** Data for this task follows **
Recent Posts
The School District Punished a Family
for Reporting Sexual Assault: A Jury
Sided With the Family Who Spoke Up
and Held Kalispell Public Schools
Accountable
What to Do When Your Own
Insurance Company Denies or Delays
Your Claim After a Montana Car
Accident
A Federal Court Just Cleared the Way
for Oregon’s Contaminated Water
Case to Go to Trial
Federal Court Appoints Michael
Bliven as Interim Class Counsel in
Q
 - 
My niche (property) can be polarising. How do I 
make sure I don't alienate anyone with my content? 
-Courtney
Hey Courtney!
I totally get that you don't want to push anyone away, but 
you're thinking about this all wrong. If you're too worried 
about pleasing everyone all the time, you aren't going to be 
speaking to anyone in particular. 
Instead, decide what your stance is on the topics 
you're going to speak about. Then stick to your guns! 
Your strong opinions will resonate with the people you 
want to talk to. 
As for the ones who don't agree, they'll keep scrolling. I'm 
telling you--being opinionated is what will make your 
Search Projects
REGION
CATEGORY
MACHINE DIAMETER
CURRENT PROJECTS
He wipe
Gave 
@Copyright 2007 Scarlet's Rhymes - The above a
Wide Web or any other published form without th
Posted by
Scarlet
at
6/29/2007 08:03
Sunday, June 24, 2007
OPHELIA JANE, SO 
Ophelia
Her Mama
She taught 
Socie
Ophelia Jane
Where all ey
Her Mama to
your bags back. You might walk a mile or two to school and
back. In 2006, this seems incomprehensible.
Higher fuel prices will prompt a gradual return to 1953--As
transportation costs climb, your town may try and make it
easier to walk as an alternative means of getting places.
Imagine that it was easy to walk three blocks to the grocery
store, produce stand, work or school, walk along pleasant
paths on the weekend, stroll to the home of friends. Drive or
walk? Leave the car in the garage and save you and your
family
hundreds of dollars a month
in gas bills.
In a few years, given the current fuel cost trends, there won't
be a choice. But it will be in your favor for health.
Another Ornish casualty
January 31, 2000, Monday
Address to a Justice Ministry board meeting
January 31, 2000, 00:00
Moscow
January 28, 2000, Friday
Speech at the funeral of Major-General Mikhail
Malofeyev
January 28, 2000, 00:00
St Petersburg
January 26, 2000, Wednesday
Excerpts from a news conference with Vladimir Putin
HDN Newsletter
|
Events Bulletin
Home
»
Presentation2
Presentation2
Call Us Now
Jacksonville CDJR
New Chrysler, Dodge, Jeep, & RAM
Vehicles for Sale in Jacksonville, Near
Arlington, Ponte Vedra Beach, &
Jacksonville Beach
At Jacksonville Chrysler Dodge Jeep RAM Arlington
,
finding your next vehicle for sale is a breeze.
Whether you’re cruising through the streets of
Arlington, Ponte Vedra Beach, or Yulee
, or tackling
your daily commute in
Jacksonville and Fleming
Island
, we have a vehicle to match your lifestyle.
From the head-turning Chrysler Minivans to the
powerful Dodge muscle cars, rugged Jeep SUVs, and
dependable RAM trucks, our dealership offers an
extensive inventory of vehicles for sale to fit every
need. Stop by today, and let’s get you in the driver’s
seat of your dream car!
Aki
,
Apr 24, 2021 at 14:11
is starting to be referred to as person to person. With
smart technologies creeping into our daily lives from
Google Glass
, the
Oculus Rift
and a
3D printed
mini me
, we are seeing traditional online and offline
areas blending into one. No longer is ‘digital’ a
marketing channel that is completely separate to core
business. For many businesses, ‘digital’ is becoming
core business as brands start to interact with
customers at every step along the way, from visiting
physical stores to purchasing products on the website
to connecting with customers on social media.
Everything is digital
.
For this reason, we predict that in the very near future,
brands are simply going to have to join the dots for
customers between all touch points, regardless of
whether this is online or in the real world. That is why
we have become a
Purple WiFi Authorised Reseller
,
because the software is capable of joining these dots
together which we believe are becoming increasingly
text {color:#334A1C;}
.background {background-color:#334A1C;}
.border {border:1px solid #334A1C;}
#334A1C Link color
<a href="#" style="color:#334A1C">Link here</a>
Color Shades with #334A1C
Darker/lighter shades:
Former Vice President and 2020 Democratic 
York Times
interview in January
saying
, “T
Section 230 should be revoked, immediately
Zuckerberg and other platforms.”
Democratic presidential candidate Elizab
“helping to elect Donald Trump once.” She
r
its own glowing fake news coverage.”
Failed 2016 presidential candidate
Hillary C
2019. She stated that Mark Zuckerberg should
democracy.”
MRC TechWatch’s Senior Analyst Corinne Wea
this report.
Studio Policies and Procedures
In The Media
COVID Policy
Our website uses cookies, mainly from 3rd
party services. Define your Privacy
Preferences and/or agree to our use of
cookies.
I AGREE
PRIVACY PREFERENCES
** End of Data for this task **
The entries above must be returned exactly.

Recent Posts
The School District Punished a Family
for Reporting Sexual Assault: A Jury
Sided With the Family Who Spoke Up
and Held Kalispell Public Schools
Accountable
What to Do When Your Own
Insurance Company Denies or Delays
Your Claim After a Montana Car
Accident
A Federal Court Just Cleared the Way
for Oregon’s Contaminated Water
Case to Go to Trial
Federal Court Appoints Michael
Bliven as Interim Class Counsel in
Q
 - 
My niche (property) can be polarising. How do I 
make sure I don't alienate anyone with my content? 
-Courtney
Hey Courtney!
I totally get that you don't want to push anyone away, but 
you're thinking about this all wrong. If you're too worried 
about pleasing everyone all the time, you aren't going to be 
speaking to anyone in particular. 
Instead, decide what your stance is on the topics 
you're going to speak about. Then stick to your guns! 
Your strong opinions will resonate with the people you 
want to talk to. 
As for the ones who don't agree, they'll keep scrolling. I'm 
telling you--being opinionated is what will make your 
Search Projects
REGION
CATEGORY
MACHINE DIAMETER
CURRENT PROJECTS
He wipe
Gave 
@Copyright 2007 Scarlet's Rhymes - The above a
Wide Web or any other published form without th
Posted by
Scarlet
at
6/29/2007 08:03
Sunday, June 24, 2007
OPHELIA JANE, SO 
Ophelia
Her Mama
She taught 
Socie
Ophelia Jane
Where all ey
Her Mama to
your bags back. You might walk a mile or two to school and
back. In 2006, this seems incomprehensible.
Higher fuel prices will prompt a gradual return to 1953--As
transportation costs climb, your town may try and make it
easier to walk as an alternative means of getting places.
Imagine that it was easy to walk three blocks to the grocery
store, produce stand, work or school, walk along pleasant
paths on the weekend, stroll to the home of friends. Drive or
walk? Leave the car in the garage and save you and your
family
hundreds of dollars a month
in gas bills.
In a few years, given the current fuel cost trends, there won't
be a choice. But it will be in your favor for health.
Another Ornish casualty
January 31, 2000, Monday
Address to a Justice Ministry board meeting
January 31, 2000, 00:00
Moscow
January 28, 2000, Friday
Speech at the funeral of Major-General Mikhail
Malofeyev
January 28, 2000, 00:00
St Petersburg
January 26, 2000, Wednesday
Excerpts from a news conference with Vladimir Putin
HDN Newsletter
|
Events Bulletin
Home
»
Presentation2
Presentation2
Call Us Now
Jacksonville CDJR
New Chrysler, Dodge, Jeep, & RAM
Vehicles for Sale in Jacksonville, Near
Arlington, Ponte Vedra Beach, &
Jacksonville Beach
At Jacksonville Chrysler Dodge Jeep RAM Arlington
,
finding your next vehicle for sale is a breeze.
Whether you’re cruising through the streets of
Arlington, Ponte Vedra Beach, or Yulee
, or tackling
your daily commute in
Jacksonville and Fleming
Island
, we have a vehicle to match your lifestyle.
From the head-turning Chrysler Minivans to the
powerful Dodge muscle cars, rugged Jeep SUVs, and
dependable RAM trucks, our dealership offers an
extensive inventory of vehicles for sale to fit every
need. Stop by today, and let’s get you in the driver’s
seat of your dream car!
Aki
,
Apr 24, 2021 at 14:11
is starting to be referred to as person to person. With
smart technologies creeping into our daily lives from
Google Glass
, the
Oculus Rift
and a
3D printed
mini me
, we are seeing traditional online and offline
areas blending into one. No longer is ‘digital’ a
marketing channel that is completely separate to core
business. For many businesses, ‘digital’ is becoming
core business as brands start to interact with
customers at every step along the way, from visiting
physical stores to purchasing products on the website
to connecting with customers on social media.
Everything is digital
.
For this reason, we predict that in the very near future,
brands are simply going to have to join the dots for
customers between all touch points, regardless of
whether this is online or in the real world. That is why
we have become a
Purple WiFi Authorised Reseller
,
because the software is capable of joining these dots
together which we believe are becoming increasingly
text {color:#334A1C;}
.background {background-color:#334A1C;}
.border {border:1px solid #334A1C;}
#334A1C Link color
<a href="#" style="color:#334A1C">Link here</a>
Color Shades with #334A1C
Darker/lighter shades:
Former Vice President and 2020 Democratic 
York Times
interview in January
saying
, “T
Section 230 should be revoked, immediately
Zuckerberg and other platforms.”
Democratic presidential candidate Elizab
“helping to elect Donald Trump once.” She
r
its own glowing fake news coverage.”
Failed 2016 presidential candidate
Hillary C
2019. She stated that Mark Zuckerberg should
democracy.”
MRC TechWatch’s Senior Analyst Corinne Wea
this report.
Studio Policies and Procedures
In The Media
COVID Policy
Our website uses cookies, mainly from 3rd
party services. Define your Privacy
Preferences and/or agree to our use of
cookies.
I AGREE
PRIVACY PREFERENCES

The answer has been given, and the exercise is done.